Radames, the role he is currently singing with the company, is often considered not only to be very difficult but one of Verdi’s ‘heavier’ tenor roles but Roberto doesn’t see that there’s any difference in singing ‘heavy’ and ‘light’ roles. “I never think about that. Absolutely never. You know the first time I sang in Pagliacci which is very heavy I was thirty-three years’ old. And I also sang Don Carlos when I was the same age. I just try and put my voice into those characters. I don’t try and sing with another voice – it’s the same voice I use to sing Nemorino. These days people are used to listening to Otello being sung with a very dark baritonal sound, but if Verdi had wanted a baritone he would have written the role for a baritone but he choose to write it for a tenor because he wanted the brightness and the colour that a tenor can bring to the role. A tenor must sound like the sun – there must be the feeling and sound of sun in the voice.”
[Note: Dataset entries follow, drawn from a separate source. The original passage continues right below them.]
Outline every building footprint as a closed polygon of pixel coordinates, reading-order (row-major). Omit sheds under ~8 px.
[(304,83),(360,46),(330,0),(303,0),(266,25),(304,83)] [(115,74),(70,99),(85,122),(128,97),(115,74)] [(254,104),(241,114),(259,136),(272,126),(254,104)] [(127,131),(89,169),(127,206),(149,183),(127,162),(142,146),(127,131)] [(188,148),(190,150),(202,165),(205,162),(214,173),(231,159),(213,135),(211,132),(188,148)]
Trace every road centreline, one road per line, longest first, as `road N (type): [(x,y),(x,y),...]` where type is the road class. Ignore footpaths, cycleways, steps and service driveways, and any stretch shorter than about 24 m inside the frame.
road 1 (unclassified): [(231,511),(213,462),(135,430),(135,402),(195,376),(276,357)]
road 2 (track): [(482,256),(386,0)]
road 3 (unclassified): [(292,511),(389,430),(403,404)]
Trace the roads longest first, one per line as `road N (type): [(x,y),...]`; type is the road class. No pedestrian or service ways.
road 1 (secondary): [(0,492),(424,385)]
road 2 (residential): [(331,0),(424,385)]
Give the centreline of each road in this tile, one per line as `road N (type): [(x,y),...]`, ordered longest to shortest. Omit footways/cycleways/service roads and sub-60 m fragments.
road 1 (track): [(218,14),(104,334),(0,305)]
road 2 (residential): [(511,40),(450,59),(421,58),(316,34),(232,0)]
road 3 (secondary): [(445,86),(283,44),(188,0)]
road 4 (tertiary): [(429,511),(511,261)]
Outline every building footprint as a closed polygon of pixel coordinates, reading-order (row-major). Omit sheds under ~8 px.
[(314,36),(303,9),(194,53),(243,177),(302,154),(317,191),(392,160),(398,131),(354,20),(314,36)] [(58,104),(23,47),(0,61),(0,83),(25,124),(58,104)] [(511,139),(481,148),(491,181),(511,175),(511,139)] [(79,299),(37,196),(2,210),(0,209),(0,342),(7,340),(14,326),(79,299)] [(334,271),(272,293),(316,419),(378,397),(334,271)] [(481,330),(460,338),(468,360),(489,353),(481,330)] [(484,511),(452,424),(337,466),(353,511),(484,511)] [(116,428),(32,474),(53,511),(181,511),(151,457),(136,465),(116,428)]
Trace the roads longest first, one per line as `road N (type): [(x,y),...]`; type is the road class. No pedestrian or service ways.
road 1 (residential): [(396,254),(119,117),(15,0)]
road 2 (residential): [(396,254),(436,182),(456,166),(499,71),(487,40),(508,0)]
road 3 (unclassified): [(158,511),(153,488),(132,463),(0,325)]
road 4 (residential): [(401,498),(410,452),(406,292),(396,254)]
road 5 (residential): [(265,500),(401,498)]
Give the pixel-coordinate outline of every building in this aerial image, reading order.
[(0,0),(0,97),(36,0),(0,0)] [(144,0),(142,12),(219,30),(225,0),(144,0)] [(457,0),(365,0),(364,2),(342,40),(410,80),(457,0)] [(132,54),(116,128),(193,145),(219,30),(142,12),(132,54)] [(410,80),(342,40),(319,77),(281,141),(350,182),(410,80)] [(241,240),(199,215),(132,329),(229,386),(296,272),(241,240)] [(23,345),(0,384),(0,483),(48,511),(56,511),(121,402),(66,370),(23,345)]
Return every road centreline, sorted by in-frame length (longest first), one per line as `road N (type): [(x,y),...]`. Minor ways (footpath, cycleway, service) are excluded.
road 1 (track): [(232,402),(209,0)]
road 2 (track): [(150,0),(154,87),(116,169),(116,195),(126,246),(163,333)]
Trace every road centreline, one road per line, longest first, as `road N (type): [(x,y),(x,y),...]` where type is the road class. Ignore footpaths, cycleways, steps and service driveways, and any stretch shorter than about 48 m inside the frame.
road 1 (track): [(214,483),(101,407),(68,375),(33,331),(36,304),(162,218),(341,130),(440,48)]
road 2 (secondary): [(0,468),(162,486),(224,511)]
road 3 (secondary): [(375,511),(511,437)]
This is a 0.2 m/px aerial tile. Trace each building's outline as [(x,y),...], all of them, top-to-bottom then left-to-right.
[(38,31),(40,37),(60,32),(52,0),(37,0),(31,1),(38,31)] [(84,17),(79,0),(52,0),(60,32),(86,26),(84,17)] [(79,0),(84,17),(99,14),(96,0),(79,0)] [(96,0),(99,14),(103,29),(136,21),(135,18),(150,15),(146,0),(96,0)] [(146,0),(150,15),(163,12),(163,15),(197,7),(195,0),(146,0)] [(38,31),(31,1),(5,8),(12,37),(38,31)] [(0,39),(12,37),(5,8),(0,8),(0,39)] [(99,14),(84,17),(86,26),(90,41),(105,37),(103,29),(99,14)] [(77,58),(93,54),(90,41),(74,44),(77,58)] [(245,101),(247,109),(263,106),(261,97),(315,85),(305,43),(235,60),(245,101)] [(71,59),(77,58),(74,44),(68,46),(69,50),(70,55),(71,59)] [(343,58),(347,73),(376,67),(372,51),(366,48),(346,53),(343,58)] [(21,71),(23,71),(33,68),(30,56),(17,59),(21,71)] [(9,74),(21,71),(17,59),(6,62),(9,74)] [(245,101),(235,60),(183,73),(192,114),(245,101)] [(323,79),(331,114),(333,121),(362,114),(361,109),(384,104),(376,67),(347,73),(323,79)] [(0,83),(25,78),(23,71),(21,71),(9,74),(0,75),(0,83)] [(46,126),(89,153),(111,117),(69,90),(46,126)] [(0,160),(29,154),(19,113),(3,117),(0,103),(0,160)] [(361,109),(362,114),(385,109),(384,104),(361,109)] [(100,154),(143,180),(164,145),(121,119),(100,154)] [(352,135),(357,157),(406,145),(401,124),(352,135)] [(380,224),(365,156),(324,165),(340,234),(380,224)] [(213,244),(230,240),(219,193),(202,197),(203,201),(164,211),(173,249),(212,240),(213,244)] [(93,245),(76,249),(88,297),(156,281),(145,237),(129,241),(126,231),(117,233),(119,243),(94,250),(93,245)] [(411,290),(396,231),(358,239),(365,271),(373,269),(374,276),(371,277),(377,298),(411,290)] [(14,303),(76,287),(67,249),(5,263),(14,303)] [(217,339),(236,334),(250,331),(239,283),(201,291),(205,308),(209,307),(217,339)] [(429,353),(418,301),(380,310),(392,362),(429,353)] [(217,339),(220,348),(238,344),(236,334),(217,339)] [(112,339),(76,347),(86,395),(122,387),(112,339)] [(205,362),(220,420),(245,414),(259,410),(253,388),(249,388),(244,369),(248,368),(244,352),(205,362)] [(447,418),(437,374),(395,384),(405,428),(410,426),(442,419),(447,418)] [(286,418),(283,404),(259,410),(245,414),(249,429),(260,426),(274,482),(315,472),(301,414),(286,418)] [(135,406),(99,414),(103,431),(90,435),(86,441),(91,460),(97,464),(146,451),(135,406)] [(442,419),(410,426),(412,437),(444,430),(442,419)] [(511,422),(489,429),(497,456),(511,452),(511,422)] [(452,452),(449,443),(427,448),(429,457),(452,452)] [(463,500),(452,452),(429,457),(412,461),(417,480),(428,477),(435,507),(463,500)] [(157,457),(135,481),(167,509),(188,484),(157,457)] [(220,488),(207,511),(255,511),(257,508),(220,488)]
He has plans to continue singing Rodolfo in La Bohème and Nemorino in L’Elisir d’amore and as far as he’s concerned Nemorino is also a heavy role as the character is on stage for most of the evening and the role involves a lot of singing so is on a par with Radames. Despite all the talk of Otello he won’t be drawn into whether this is a role he has his sights on, nor are we likely to see him singing much of the German repertoire in the future either, but he will be adding other French and Italian roles but is in no hurry to relinquish any of the roles currently in his repertoire. “I want to keep the voice as fresh as it was when I first started singing.” And given the current rave reviews his performances as Radames are earning, that seems to be the case.

Aida is in repertory at The Royal Opera House, Covent Garden until 15 April 2011. Roberto Alagna sings Radames until 19 March. www.roh.org.uk.